On the other hand, the potential (level) of the final stage is set so that only one system of charge output means is used during low speed driving.
May be controlled to read the output. In short, it suffices to appropriately control the potentials of a plurality of small-scale charge output means.

It should be noted that the present invention is similar to the above-described embodiment in the CCD.
The invention is not limited to the example applied to the linear image sensor, and can be applied to other devices to which the solid-state image sensor is applied.

[0037]

As described above, according to the present invention,
Even in the case of a high data rate, an effective signal period can be secured, and a signal can be read by driving from a high frequency to a low frequency.

Further, since the third charge transfer path and the second output section dedicated for high speed driving are extremely small compared to the conventional one, the circuit scale of the device is large even during low speed driving which does not require high speed driving. The effect of not being obtained is obtained. That is, both high speed driving and low speed driving can be achieved without increasing the circuit scale.

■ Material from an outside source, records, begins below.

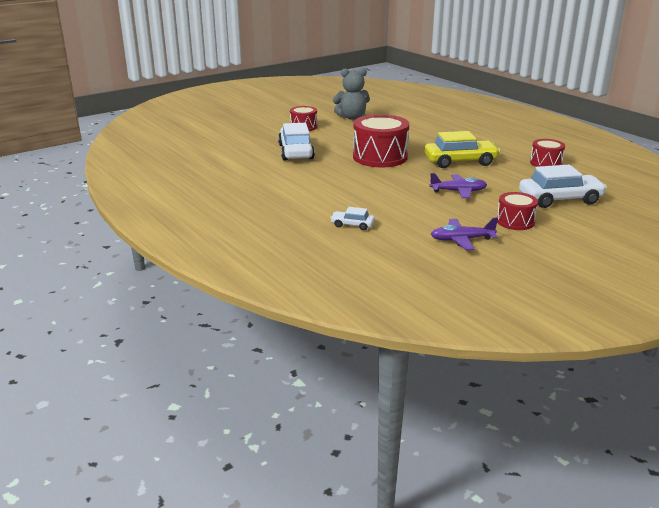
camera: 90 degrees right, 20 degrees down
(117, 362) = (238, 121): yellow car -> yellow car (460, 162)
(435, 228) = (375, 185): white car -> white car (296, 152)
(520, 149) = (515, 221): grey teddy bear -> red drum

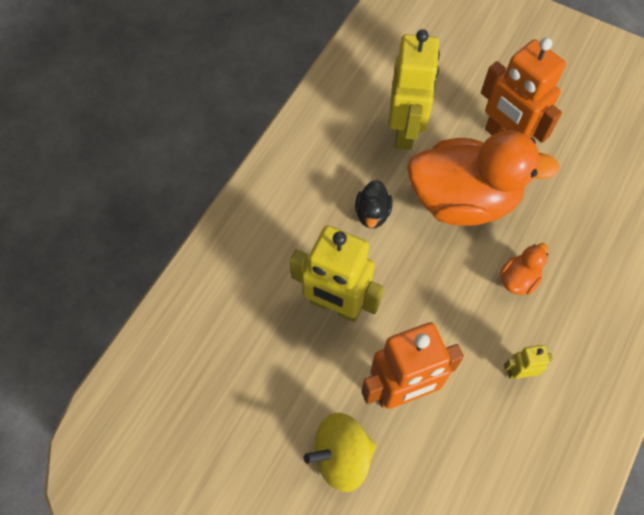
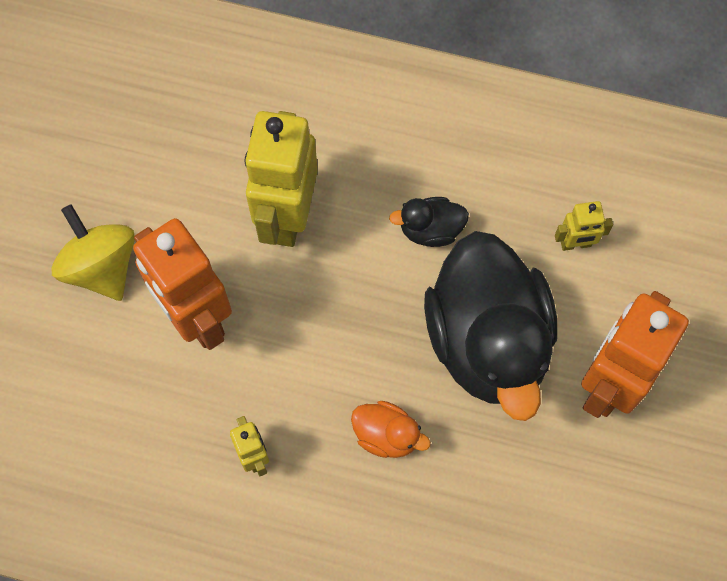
camera: 75 degrees right, 5 degrees up
(405, 131) = (576, 244): yellow robot -> yellow robot, size x0.46
(463, 200) = (488, 342): orange duck -> black duck

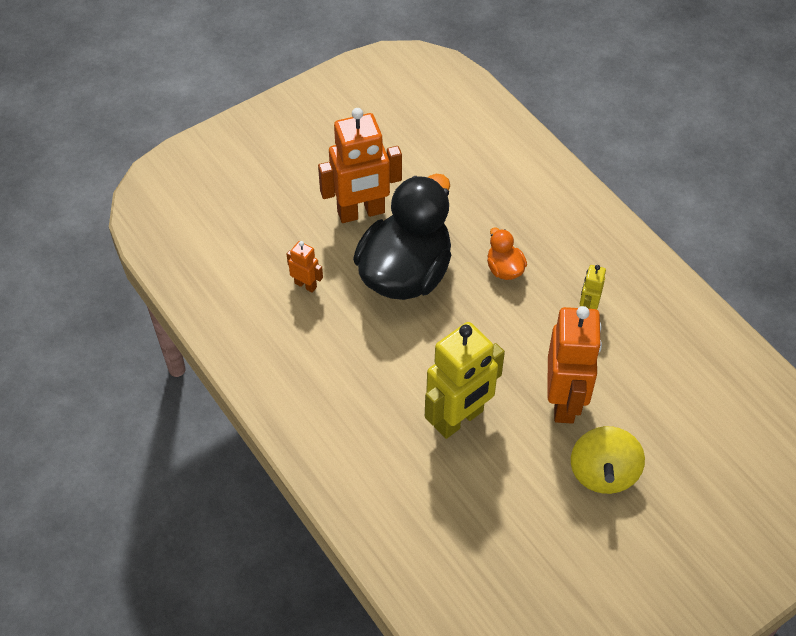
camera: 140 degrees left, 15 degrees down
(430, 230) = (380, 350): black duck -> none
(576, 244) = (305, 285): yellow robot -> orange robot

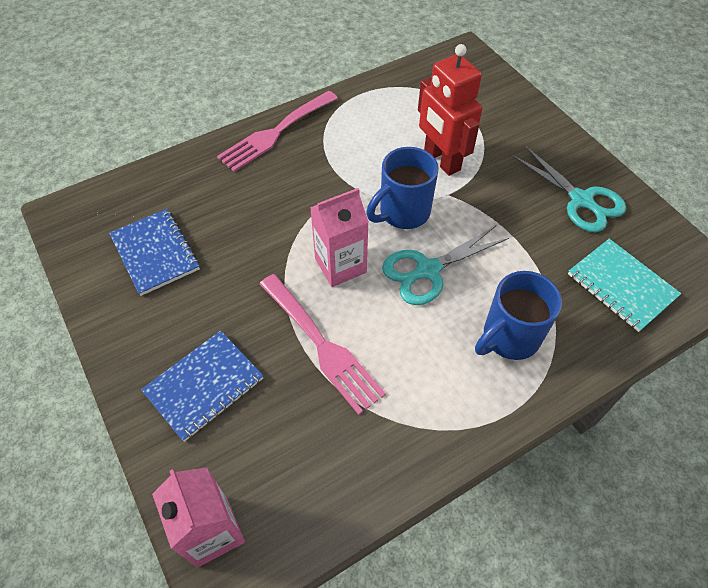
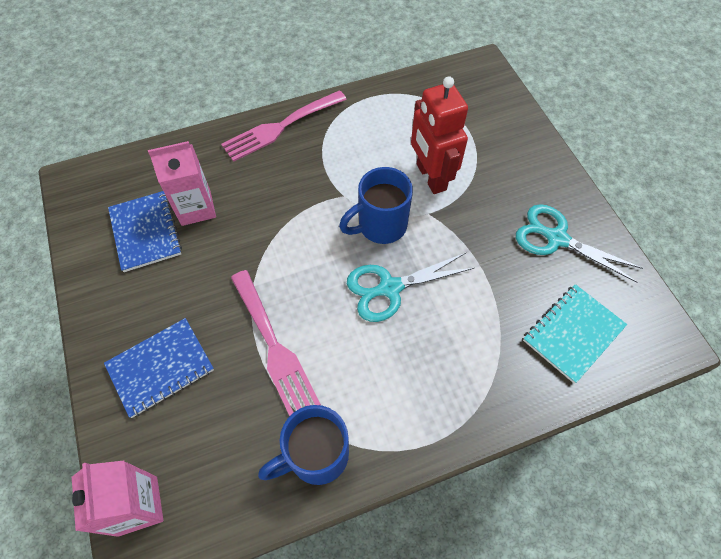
camera: 10 degrees right, 5 degrees up
(340, 265) = (309, 270): pink carton -> pink carton (196, 208)
(509, 337) = (450, 368): blue mug -> blue mug (316, 456)
(581, 200) = (556, 238): turquoise scissors -> turquoise scissors turned 150 degrees clockwise
(621, 286) = (573, 333): turquoise notebook -> turquoise notebook turned 75 degrees clockwise

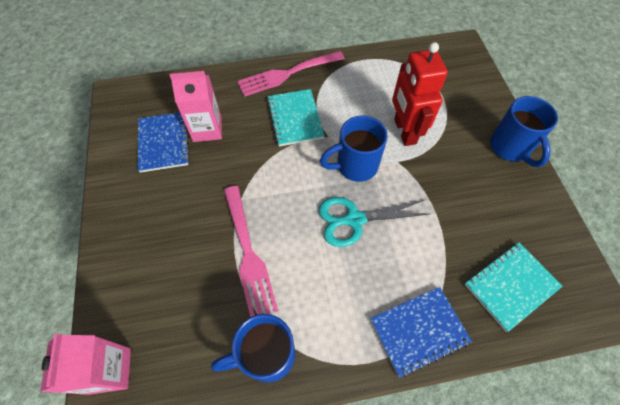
camera: 10 degrees right, 0 degrees up
(160, 368) = (153, 256): blue notebook -> blue notebook (419, 331)
(300, 180) = (295, 118): none -> turquoise notebook
(552, 179) = (510, 148): none -> blue mug
(556, 238) = (507, 199): turquoise scissors -> none

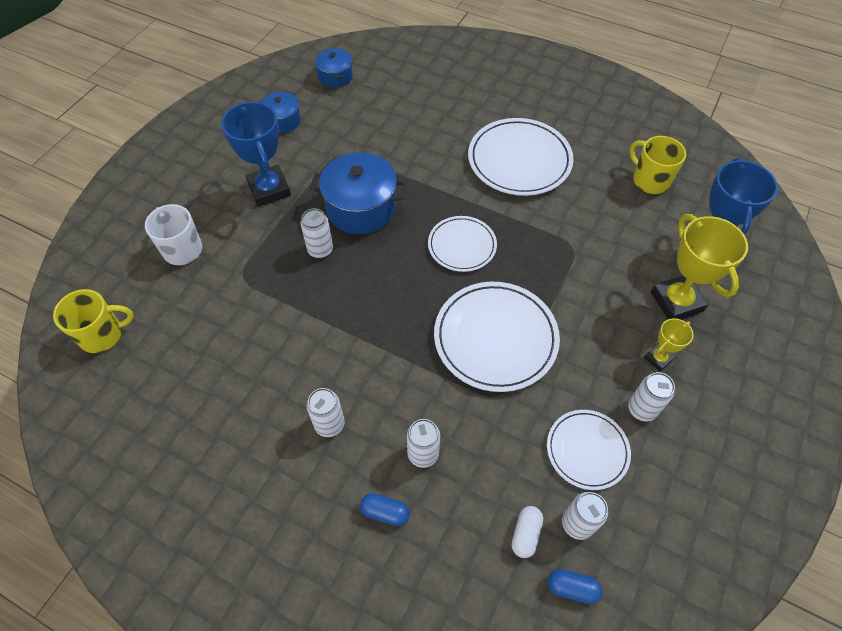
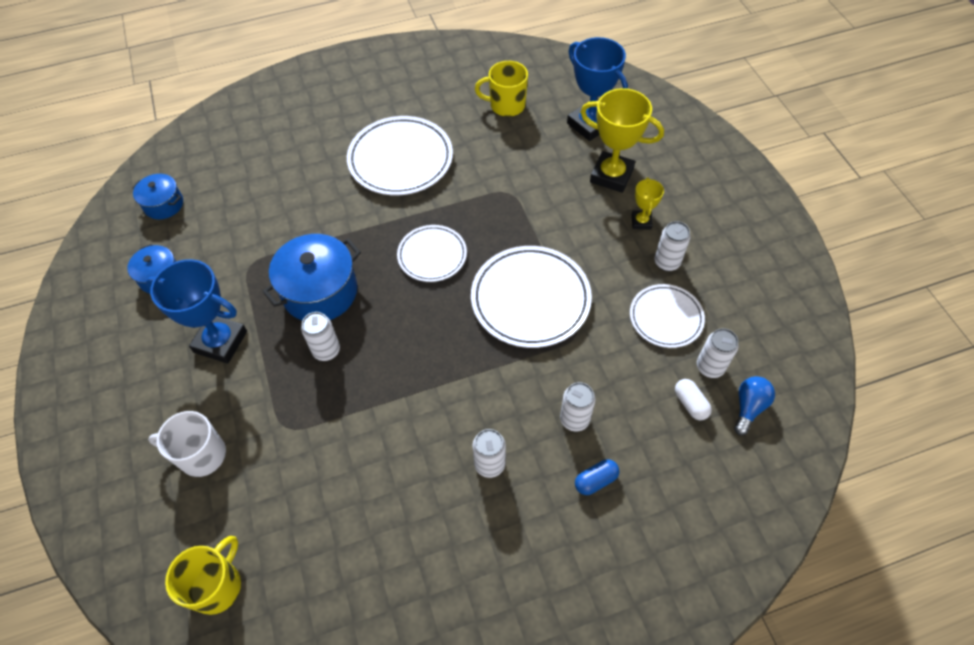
camera: 45 degrees left, 0 degrees up
(572, 588) = (748, 407): blue capsule -> blue light bulb

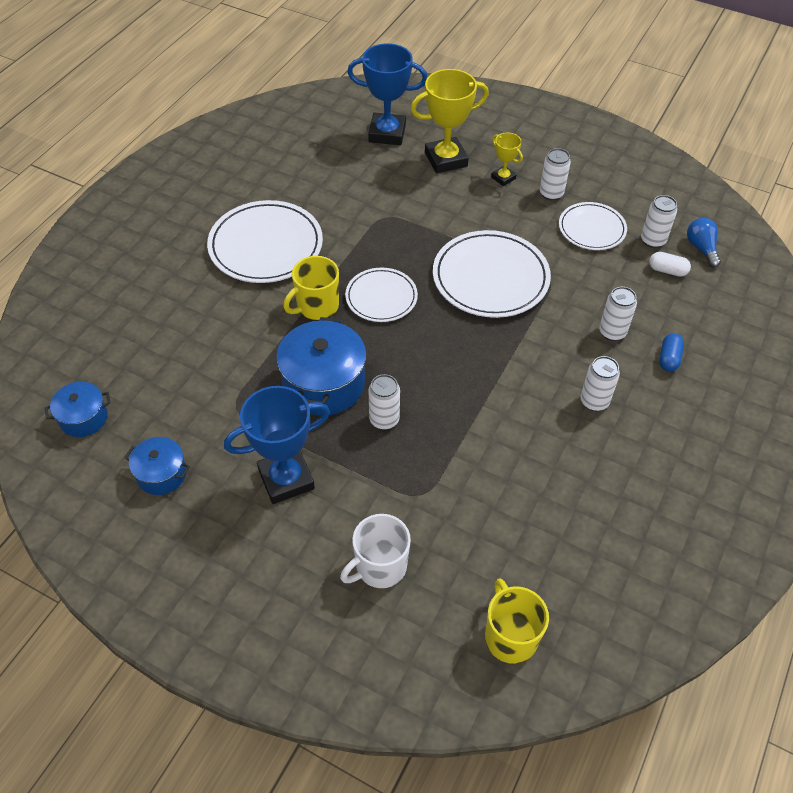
camera: 45 degrees left, 5 degrees down
(506, 105) = (305, 156): yellow mug -> yellow mug (317, 306)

[Brief description of drawings]

FIG. 1 is a plan view of a CCD linear image sensor to which a solid-state image sensor according to the present invention is applied.

FIG. 2 is an enlarged view of the vicinity of a branch electrode for explaining the charge transfer direction of the embodiment.

FIG. 3 is a waveform diagram showing a drive pulse of the same embodiment.

FIG. 4 is a plan view of a conventional CCD linear image sensor.

5 is a waveform diagram showing drive pulses of the CCD linear image sensor shown in FIG.

FIG. 6 is a plan view of another conventional CCD linear image sensor.

[Explanation of symbols]

 31 semiconductor substrate 32 photo diode sensor array (light receiving part) 33 shift gate 34 first charge transfer path 35, 36 terminal 37 branching electrode (output gate) 38 second charge transfer path 39 first output part 40 third charge transfer path 41 Second output section 42, 43 Output terminal

Claims (2)

[Claims] 1. A light-receiving unit that generates electric charges according to incident light information, a first charge transfer path that transfers the signal charges read from the light-receiving unit in one direction, and a charge that is generated in the light-receiving unit. To a first charge transfer path, a second charge transfer path coupled to the first charge transfer path via an output gate, and a second charge transfer path coupled to an output end of the second charge transfer path. A first output section, a third charge transfer path coupled to the output gate and transferring charges in a direction different from the charge transfer direction of the second charge transfer path, and an output end of the third charge transfer path. And a second output unit coupled to the first output unit, which turns on the output gate during high speed driving.
A solid-state image sensor, wherein the second output section alternately outputs signals, and at the time of low speed driving, the first output section only outputs signals. 2. A drive pulse is supplied to each of the second and third charge transfer paths during high speed driving to alternately output signals from the first and second output sections, and during low speed driving the third charge is supplied. 2. The solid-state image sensor according to claim 1, wherein the level of the drive pulse supplied to the transfer path is controlled so that a signal is output only from the first output section.